____ SUPPLIED PASSAGE
Peter Gay’s ‘Modernism’ Wields a Heavy Yardstick

Even if we grant Peter Gay his modernist ideology, he still falls far short of providing his readers with an adequate account of the phenomenon of modernism.

Modernism: The Lure of Heresy
Peter Gay
Random House
October 2007

A Sterling Professor Emeritus at Yale University, a historian trained in Freudian psychology, and the author of numerous books including an exhaustive study of Enlightenment thought (the winner of the National Book Award) as well as fascinating monographs on Freud, the Victorian bourgeois experience, and the culture of the Weimar Republic, Peter Gay has time and again proven himself to be the possessor of a keen intellect, an insatiable curiosity, and an admirable manner of expression. While the broad range of his publications eloquently speaks to his remarkable versatility, his best work focuses on the vicissitudes of the middle class and, of course, the careful explication of his intellectual mentor, Sigmund Freud.

In his latest book, Modernism: The Lure of Heresy from Baudelaire to Beckett and Beyond, Gay takes on a project that he claims has never been accomplished before: a one-volume discussion of “modernism” in the arts – all of the arts (well, all of them aside from opera and, most shockingly, photography). Gay warns his reader that although Modernism is the work of a historian, it is not a history of the modernist period; there is no attempt to make mention of all of the important modernist figures. Nor does the author limit himself to readings of central texts. Rather, Gay has selected certain painters, authors, composers, sculptors, architects, designers, playwrights, and movie directors that he believes may be treated as “exemplars of indispensable elements in the modernist period” and he has made his choices in an attempt to create a “usable definition of modernism”.

That definition, announced at the beginning of the book, involves two necessary criteria: 1) the “lure of heresy”, an intriguing catchphrase that basically amounts to a desire to subvert (or at least challenge) conventional expectations with respect to art; and 2) a driving need to explore one’s deepest subjective nature, to plumb the depths of one’s inner being. Gay defines the modernist period as running from the 1840s to the 1960s, thus approximately 120 years inaugurated by the scandalous poetry of Charles Baudelaire and demolished by the treacherous (at least according to Gay) machinations of the proponents of Pop Art, who sought to dismantle the sacrosanct divide between high art and popular entertainment.

Problems with Gay’s framework emerge within the opening pages. It will immediately strike alert readers that Gay’s definition (while it may, at first, appear reasonable) does not derive from the investigation of the artworks, their creation and reception, but rather serves as the basis for judging beforehand who and what should be included in that investigation. That is to say, the “usable” definition is not the result of the study, it is an a priori yardstick that Gay wields to determine who earns the honorific “modernist” (and in Gay’s mind, there is hardly a greater honorific to be had).

More detrimental to his study is the fact that he wields that yardstick with such a loose grip that it soon reveals itself to be a wholly arbitrary criterion. Thus some artists could cannibalize past styles (such as Stravinsky’s return to tonality in his “neo-classical” period) or refuse to accept the notion that their art reveals their subjectivity (again Stravinsky provides a fine example in his insistence upon an “objective” music) without losing, in Gay’s book, their “modernist” credentials.
________
____ SOURCE DATA
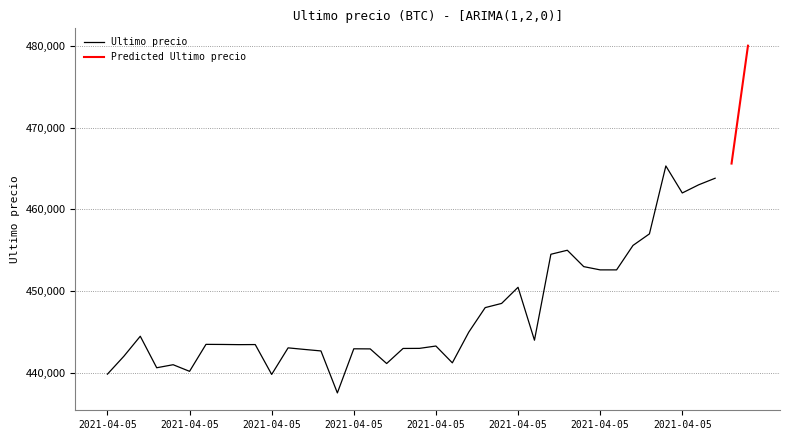

The value of Predicted Ultimo precio at 2021-04-05 23:59 is 301641. True or false?

False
________
◆ TASK SET
1/ In the review of Peter Gay's Modernism, rewrite the text from "That definition, announced" to "and popular entertainment.", changing "popular entertainment" to "mass entertainment".
2/ Does the review of Peter Gay's Modernism support each statement? (a) Gay won the National Book Award for a study of Freud. (b) The book's survey of the arts leaves out opera and photography. (c) Gay places the end of the modernist period in the 1960s.

◆ REPLIES
1/
That definition, announced at the beginning of the book, involves two necessary criteria: 1) the “lure of heresy”, an intriguing catchphrase that basically amounts to a desire to subvert (or at least challenge) conventional expectations with respect to art; and 2) a driving need to explore one’s deepest subjective nature, to plumb the depths of one’s inner being. Gay defines the modernist period as running from the 1840s to the 1960s, thus approximately 120 years inaugurated by the scandalous poetry of Charles Baudelaire and demolished by the treacherous (at least according to Gay) machinations of the proponents of Pop Art, who sought to dismantle the sacrosanct divide between high art and mass entertainment.

2/
(a) No: "an exhaustive study of Enlightenment thought (the winner of the National Book Award)"
(b) Yes: "all of them aside from opera and, most shockingly, photography"
(c) Yes: "Gay defines the modernist period as running from the 1840s to the 1960s"